I remember the exhilaration of throwing a fast ball with an egg at a moving bus on South Orange Avenue in Newark on the night before Halloween, when I was somewhere around 7 years old, with my Dad and brother at my side.
“Not at the cars,” he said.
Then soaping car windows with multi-colored animal shaped bars of soap along the dark sidewalks of Smith street in the Vailsburg section.
In my teen years, it was all out war, 1st Avenue versus 9th St, crates of eggs in the trunk of my Duster, by the end of the night covered head to toe in yolk, bodies bloody, black and blue, one particular year, pumped full of mescalin and beer.
• • •
PARTS OF THE EXERCISE -
**A)** Name every street or avenue mentioned in the Halloween memories passage.
**B)** In the Halloween memories passage, what car held the crates of eggs during the narrator's teen years?
**C)** Pick up the Halloween memories passage after its final sentence and carry it forward.
The data after this point is separate material, unrelated to the Halloween memories passage.

SUPPLIED MATERIAL -
• • •
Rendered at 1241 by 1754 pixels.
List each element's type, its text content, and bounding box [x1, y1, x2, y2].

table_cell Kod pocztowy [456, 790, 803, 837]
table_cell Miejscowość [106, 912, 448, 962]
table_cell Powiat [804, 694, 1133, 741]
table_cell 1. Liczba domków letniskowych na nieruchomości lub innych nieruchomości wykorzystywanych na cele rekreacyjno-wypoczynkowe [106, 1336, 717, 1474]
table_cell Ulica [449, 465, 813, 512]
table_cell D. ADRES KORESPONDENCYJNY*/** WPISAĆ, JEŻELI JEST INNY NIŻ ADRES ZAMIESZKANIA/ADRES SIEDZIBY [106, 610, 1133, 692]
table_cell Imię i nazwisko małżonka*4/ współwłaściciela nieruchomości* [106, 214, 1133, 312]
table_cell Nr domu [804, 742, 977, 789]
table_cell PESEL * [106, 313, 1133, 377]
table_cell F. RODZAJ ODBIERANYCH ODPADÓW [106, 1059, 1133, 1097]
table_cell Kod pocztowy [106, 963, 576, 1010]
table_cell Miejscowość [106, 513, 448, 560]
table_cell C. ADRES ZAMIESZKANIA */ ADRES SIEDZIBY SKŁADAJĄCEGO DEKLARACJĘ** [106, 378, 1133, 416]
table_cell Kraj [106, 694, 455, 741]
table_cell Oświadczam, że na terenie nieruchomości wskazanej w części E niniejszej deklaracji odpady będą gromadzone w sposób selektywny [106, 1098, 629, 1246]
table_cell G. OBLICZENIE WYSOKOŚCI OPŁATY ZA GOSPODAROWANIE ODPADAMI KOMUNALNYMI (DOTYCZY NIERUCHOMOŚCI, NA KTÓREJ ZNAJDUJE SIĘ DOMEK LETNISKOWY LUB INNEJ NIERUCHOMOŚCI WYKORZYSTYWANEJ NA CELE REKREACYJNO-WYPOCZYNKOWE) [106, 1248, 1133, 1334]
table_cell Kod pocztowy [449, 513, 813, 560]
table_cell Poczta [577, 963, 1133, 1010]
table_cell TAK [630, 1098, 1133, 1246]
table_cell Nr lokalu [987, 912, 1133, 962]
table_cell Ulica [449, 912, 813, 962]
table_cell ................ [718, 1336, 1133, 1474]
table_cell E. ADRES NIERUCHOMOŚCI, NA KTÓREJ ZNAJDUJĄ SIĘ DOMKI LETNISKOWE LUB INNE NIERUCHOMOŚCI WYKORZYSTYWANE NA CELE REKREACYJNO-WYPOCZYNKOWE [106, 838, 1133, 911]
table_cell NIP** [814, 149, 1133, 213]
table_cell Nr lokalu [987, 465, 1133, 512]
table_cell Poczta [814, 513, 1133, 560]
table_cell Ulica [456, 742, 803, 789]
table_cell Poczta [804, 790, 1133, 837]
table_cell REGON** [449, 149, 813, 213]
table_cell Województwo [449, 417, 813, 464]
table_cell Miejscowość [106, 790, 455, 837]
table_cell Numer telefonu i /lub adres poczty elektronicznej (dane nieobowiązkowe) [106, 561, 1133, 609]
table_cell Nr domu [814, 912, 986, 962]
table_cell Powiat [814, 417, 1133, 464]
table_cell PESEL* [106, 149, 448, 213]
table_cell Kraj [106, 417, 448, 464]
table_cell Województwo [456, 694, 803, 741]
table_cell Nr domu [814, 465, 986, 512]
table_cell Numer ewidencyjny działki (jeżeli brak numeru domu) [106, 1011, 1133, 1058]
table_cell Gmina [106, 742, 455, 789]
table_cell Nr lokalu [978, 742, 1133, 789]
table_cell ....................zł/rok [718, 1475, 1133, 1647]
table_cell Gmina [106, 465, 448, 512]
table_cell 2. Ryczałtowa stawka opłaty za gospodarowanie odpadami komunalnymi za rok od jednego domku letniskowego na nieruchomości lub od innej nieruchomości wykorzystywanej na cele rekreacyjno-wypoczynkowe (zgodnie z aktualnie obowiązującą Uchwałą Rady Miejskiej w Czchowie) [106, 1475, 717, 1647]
• • •
ANSWERS GIVEN -
**A)** South Orange Avenue, Smith street, 1st Avenue, 9th St

**B)** The narrator's Duster.

**C)**
Older kids opened fire hydrants and nailed passing cars on Bloomfield Avenue with heavy streams of water, by using hands and arms to manipulate the water’s flow. Nicky Dinardo blowing out car windows with a sling shot, at passerbys who dared look his way. They’d never stop to challenge a group of enraged, wilding Newark teenagers.
My Dad would not have approved of where his good-time-with-my-sons on Mischief Night eventually led.
Tonight I am one of the organizers of a multi-media poetry/social activism event at the historic Symphony Hall in downtown Newark. And I am wondering if my teenage kharma will break my windshield in the city of my youth on this Mischief Night.